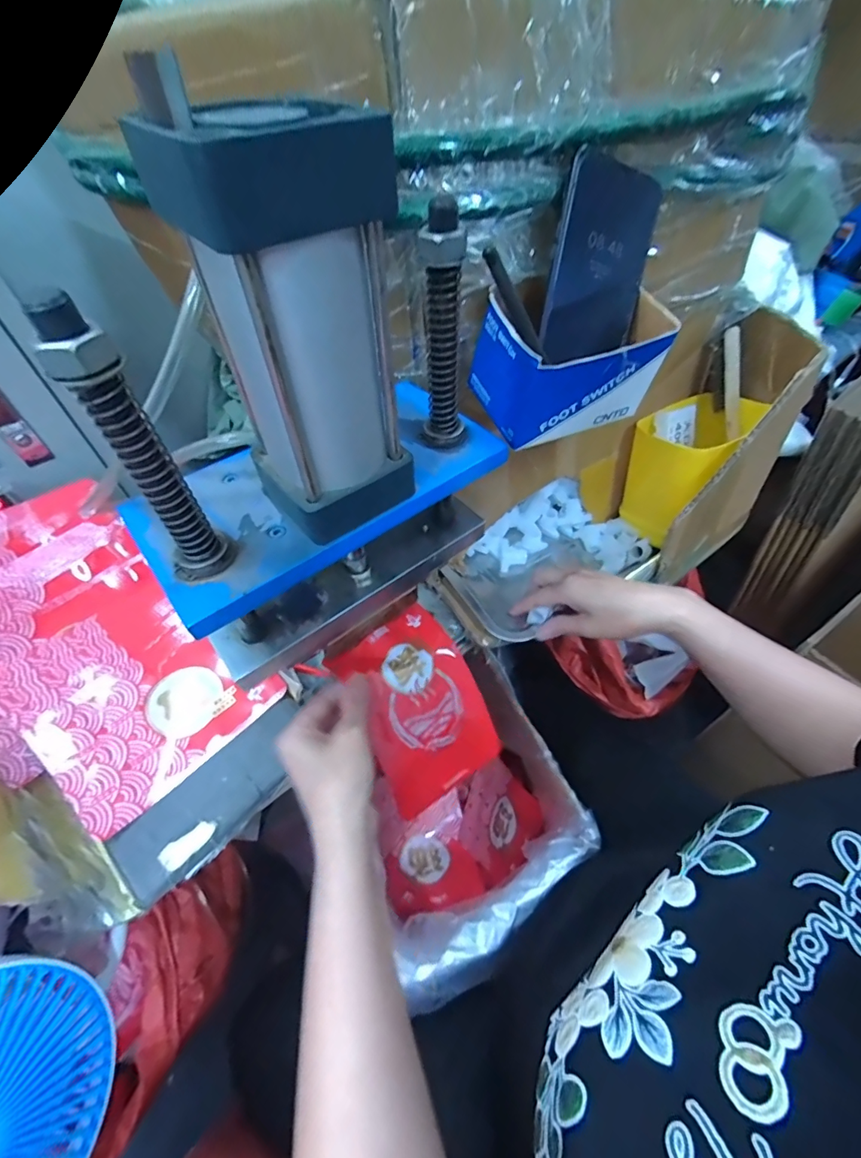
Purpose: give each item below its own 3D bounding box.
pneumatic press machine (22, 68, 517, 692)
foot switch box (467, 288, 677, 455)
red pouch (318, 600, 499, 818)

◆ EXERCISE
Give back the full listing exactly as written, only without its pictures.

◆ RESPONSE
Purpose: give each item below its own 3D bounding box.
pneumatic press machine (22, 68, 517, 692)
foot switch box (467, 288, 677, 455)
red pouch (318, 600, 499, 818)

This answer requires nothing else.